Make long-term choices
To a certain extent consumers make choices that land them in the debt hole. When borrowing money, buying on credit or spending instead of saving, choices are being made.
Consumers should try to be more mindful of spending money and account for the total cost of their purchase -- which is often more than the amount shown on the price tag. If you use a credit card and don't pay off the balance each month, interest accrues.
Paying off a large credit card bill over time requires you to commit future earnings to that purchase plus interest. Say you have a $10,000 credit card bill at 18 percent interest and you make minimum payments of 4 percent of the balance. "It will take almost 15 years to pay off that bill, and that's if you never make another purchase on that card," Jones says.
Get rid of your credit card debt
Vyse says people often have the best intentions to pay off credit card debt right away. "But we don't anticipate the normal bumps that come along that will also draw upon our finances. Then it's very easy to get in trouble."
Know what you're up against
Stores target you for impulse purchases; the layout and design of stores and malls is no accident.
At the grocery store, "The milk is always at the back of the store -- it's never by the checkout," says Bucci. "But a lot of people buy milk, so they have to walk through the store.
"The music is chosen carefully to make you feel a little more carefree. That's how they want you to feel. The things that they want you to buy are at eye level. Other stuff is elsewhere. When you get to the checkout line, candy is down low where the kids are."
Advertising also plays into decisions to spend. Omnipresent ads crowd the landscape and have bled into movies and even video games.
People can control their impulses to spend and look toward the long-term in part by limiting their exposure to advertising and making their lives less commercial, says Vyse.
Just tune out those messages that are out to destroy your financial security.
"Also, cultivate leisure time activities that don't involve large sums of money," Vyse says.
Save, save, save
Though plastic makes an easy target, it's only a part of the issue. The real problem is spending and not saving.
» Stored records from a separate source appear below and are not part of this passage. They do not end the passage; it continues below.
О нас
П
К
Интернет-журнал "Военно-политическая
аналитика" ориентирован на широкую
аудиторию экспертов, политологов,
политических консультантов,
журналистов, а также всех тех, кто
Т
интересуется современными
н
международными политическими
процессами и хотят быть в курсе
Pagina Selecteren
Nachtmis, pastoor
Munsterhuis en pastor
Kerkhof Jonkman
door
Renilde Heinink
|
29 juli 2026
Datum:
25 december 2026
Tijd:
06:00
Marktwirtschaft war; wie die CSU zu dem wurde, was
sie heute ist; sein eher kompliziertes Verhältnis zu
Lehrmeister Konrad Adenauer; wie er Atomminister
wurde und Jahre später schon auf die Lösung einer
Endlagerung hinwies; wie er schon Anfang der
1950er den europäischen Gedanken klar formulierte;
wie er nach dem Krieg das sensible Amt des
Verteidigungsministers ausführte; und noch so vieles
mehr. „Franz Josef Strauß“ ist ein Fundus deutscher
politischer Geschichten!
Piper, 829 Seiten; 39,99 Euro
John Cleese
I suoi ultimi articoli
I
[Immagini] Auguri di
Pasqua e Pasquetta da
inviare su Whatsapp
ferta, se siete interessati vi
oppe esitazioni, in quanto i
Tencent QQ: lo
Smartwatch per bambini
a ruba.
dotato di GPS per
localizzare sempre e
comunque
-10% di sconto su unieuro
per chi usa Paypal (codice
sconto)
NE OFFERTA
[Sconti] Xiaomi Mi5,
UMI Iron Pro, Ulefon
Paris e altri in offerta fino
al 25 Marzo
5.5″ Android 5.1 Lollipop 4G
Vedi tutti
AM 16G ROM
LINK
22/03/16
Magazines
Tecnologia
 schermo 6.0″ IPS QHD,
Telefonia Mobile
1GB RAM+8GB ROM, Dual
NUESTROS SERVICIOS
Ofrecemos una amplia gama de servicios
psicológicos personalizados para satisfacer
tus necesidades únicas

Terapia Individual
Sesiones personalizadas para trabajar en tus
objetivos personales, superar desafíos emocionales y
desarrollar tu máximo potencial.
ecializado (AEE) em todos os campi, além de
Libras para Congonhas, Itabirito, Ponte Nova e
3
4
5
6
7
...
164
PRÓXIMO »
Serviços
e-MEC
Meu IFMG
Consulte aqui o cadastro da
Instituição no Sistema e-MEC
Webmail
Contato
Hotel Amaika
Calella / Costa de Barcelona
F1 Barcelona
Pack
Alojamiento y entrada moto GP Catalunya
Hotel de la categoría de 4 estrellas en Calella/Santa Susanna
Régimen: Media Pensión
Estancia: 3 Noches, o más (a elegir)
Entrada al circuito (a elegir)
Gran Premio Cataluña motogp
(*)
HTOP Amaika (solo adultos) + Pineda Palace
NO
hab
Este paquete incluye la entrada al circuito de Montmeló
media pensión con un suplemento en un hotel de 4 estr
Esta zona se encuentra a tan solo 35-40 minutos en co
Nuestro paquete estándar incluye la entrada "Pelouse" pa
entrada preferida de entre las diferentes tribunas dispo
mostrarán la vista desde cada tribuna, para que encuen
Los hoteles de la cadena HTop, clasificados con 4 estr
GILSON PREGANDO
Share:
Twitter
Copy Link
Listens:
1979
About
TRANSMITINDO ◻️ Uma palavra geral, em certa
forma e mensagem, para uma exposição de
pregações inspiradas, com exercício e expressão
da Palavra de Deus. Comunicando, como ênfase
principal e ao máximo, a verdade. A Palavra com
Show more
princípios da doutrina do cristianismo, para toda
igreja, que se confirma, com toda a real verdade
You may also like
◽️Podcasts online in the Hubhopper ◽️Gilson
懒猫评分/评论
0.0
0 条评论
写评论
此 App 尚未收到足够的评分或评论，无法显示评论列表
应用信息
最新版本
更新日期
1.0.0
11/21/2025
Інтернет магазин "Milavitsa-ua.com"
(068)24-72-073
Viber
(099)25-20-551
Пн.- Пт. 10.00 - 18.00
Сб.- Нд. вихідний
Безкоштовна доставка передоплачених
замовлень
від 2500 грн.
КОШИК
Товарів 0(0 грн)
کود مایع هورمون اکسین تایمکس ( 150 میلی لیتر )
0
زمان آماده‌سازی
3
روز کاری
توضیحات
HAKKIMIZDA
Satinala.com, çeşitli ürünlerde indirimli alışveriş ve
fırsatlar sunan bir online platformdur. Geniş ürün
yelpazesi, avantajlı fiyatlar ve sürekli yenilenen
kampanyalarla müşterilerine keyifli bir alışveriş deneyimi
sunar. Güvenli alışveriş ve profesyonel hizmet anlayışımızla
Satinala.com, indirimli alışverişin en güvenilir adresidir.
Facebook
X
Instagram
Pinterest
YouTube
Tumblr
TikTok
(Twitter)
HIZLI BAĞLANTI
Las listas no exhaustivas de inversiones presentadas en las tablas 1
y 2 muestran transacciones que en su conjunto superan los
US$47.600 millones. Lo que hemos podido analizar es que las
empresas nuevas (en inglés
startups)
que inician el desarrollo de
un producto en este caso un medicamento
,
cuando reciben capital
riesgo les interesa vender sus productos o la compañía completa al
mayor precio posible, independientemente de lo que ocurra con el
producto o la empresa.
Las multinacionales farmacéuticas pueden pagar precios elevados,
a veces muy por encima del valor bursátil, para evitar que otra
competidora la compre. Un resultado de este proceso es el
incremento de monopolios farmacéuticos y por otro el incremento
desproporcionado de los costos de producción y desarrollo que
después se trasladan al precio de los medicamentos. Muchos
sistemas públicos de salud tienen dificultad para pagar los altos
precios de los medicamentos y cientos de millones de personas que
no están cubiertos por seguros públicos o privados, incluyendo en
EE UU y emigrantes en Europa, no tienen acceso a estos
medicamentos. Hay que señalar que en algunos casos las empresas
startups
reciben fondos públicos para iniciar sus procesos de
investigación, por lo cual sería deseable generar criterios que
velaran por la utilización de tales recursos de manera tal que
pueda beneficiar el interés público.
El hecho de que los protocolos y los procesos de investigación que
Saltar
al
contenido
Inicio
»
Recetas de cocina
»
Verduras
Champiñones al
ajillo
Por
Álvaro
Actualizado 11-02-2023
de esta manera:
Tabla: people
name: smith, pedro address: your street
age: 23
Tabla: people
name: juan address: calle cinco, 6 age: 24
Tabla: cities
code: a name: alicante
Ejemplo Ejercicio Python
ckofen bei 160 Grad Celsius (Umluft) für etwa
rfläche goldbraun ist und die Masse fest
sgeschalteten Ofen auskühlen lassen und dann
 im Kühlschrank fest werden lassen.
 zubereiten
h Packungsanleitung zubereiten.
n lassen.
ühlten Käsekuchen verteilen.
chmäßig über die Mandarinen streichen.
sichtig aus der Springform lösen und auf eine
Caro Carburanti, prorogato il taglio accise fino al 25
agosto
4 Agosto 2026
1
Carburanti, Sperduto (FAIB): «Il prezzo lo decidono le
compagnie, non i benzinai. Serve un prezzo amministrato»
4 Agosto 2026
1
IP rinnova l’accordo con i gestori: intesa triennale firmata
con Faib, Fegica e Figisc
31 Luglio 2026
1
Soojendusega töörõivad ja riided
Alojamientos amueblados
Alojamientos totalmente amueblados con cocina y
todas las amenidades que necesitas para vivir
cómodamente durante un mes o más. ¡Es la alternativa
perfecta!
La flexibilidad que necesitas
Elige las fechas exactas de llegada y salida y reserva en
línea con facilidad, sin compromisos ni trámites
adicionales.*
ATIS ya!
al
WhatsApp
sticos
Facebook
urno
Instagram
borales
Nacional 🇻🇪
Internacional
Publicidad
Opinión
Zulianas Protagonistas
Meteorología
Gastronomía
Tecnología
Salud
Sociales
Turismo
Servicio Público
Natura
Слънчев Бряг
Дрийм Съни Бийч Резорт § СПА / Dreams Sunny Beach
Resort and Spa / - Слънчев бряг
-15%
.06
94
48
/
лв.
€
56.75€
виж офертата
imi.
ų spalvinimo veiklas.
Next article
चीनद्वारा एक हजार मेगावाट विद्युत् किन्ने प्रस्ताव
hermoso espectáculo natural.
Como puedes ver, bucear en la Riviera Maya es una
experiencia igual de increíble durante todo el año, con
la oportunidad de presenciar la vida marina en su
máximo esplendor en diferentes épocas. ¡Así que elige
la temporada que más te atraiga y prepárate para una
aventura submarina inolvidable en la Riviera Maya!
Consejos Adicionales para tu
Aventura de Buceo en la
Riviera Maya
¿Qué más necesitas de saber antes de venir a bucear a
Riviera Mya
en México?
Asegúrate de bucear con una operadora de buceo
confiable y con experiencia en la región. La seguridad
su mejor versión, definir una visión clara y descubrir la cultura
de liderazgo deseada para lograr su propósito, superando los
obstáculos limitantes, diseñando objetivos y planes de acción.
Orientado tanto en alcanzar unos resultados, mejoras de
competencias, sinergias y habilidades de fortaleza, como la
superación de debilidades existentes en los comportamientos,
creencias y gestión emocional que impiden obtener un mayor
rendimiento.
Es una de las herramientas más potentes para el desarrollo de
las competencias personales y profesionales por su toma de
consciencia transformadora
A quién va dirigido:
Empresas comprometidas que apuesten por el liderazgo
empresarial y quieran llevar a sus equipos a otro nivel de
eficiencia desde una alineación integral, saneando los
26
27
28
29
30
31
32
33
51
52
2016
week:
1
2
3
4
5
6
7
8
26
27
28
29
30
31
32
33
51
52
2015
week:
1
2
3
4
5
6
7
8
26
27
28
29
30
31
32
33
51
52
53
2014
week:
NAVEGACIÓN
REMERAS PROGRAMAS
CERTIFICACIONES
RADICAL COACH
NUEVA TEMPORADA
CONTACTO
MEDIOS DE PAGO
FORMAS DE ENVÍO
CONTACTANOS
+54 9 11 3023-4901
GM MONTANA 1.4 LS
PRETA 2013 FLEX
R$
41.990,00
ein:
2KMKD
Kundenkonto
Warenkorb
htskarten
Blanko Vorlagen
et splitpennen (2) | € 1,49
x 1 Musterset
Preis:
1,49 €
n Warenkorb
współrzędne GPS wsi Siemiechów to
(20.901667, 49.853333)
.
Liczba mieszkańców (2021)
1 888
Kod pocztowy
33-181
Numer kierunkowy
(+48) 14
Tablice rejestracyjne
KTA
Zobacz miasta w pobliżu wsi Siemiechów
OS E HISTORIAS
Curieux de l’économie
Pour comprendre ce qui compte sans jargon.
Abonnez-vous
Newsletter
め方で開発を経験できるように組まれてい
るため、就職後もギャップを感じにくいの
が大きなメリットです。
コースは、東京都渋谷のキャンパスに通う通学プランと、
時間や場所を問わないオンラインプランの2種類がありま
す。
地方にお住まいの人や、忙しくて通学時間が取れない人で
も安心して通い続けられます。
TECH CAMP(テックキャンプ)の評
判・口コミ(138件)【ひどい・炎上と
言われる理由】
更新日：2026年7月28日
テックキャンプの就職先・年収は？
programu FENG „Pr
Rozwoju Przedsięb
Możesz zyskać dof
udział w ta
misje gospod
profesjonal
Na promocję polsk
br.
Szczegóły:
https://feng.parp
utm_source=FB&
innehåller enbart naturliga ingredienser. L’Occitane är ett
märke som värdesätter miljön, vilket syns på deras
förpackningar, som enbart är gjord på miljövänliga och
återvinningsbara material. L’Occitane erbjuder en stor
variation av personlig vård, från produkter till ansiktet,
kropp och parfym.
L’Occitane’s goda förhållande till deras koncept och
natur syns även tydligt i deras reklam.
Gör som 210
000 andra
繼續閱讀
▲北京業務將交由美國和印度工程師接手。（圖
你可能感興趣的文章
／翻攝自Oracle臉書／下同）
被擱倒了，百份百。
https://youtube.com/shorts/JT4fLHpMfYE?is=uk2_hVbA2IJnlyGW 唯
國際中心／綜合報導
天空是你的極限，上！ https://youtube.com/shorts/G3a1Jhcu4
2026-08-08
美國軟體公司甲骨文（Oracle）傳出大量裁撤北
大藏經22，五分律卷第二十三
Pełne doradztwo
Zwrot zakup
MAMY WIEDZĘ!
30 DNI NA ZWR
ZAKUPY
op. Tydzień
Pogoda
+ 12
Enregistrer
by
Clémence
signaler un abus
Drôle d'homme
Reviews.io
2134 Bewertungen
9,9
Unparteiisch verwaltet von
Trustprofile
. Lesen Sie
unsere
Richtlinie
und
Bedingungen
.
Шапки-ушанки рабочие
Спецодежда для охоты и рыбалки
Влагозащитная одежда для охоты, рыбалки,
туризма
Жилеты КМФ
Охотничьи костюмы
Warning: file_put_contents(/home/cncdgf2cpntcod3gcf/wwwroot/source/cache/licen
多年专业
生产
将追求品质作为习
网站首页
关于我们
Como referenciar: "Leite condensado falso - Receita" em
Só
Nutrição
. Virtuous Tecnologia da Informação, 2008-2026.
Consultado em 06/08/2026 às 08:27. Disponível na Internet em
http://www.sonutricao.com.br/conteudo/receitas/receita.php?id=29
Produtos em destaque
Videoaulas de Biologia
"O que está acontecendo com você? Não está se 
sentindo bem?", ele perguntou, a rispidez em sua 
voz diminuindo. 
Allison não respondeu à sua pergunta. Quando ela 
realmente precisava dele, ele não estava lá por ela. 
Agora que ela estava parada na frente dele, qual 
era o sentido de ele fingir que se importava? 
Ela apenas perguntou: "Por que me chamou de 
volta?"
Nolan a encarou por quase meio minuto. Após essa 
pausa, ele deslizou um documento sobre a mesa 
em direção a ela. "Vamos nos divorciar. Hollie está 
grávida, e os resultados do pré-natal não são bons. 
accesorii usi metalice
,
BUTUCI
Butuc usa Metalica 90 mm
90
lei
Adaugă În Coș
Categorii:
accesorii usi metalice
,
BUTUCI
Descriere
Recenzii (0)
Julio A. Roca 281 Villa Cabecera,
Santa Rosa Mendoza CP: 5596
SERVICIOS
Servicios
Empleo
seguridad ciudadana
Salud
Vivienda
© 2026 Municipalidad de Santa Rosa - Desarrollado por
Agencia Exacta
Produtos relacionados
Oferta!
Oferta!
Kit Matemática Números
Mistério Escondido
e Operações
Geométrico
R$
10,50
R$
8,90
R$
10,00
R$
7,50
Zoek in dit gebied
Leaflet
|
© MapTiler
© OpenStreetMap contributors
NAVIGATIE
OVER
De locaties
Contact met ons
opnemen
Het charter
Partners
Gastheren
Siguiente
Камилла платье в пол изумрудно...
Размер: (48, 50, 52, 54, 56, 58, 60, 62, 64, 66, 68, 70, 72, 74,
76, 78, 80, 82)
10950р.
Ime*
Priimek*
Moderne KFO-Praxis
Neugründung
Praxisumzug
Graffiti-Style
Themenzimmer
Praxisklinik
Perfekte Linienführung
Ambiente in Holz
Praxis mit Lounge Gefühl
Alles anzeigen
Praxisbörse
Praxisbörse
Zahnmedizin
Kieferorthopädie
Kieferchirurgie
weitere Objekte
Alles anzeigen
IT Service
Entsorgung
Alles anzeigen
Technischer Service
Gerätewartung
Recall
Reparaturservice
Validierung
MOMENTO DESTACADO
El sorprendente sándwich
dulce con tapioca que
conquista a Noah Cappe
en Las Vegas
The younger generations are being trained to spend rather than save, says Manning. "Many young people have a false impression from their prior generational influences that they've got to get out of debt, and I make the point in my next book that it's OK to be in debt as long as you have a plan to invest. Being at zero dollars at retirement isn't going to do it," he says.
Even if you don't have much credit card debt carried over month to month, spending everything you make rather than saving some can put you in a much more precarious financial position than someone who does carry a lot of debt but also has savings.
"The importance of having cash on hand for the unexpected expenses of life is something that we really need to get back to," says Vyse.
For instance, if you have no savings and your car breaks down, he says, "you have no choice at that point. You're going to go into debt to pay for that repair."
A person with savings can absorb much more because he can use his savings to pay for emergencies, plus fall back on credit.
"So they have, in a sense, twice as much safety in emergency situations," Vyse says.
Keep in mind that you do have control over your own financial situation -- if you exercise it.
"Everyone thinks that it was the event that threw them into financial distress," says Gail Cunningham, senior director of public relations for the National Foundation for Credit Counseling. "It was the visit to the emergency room or the leaky faucet or the washer going out that put them over the edge. But it wasn't. It was lack of preparation that caused that to happen.
"As soon as we think we have our ducks in a row, the bottom is going to fall out."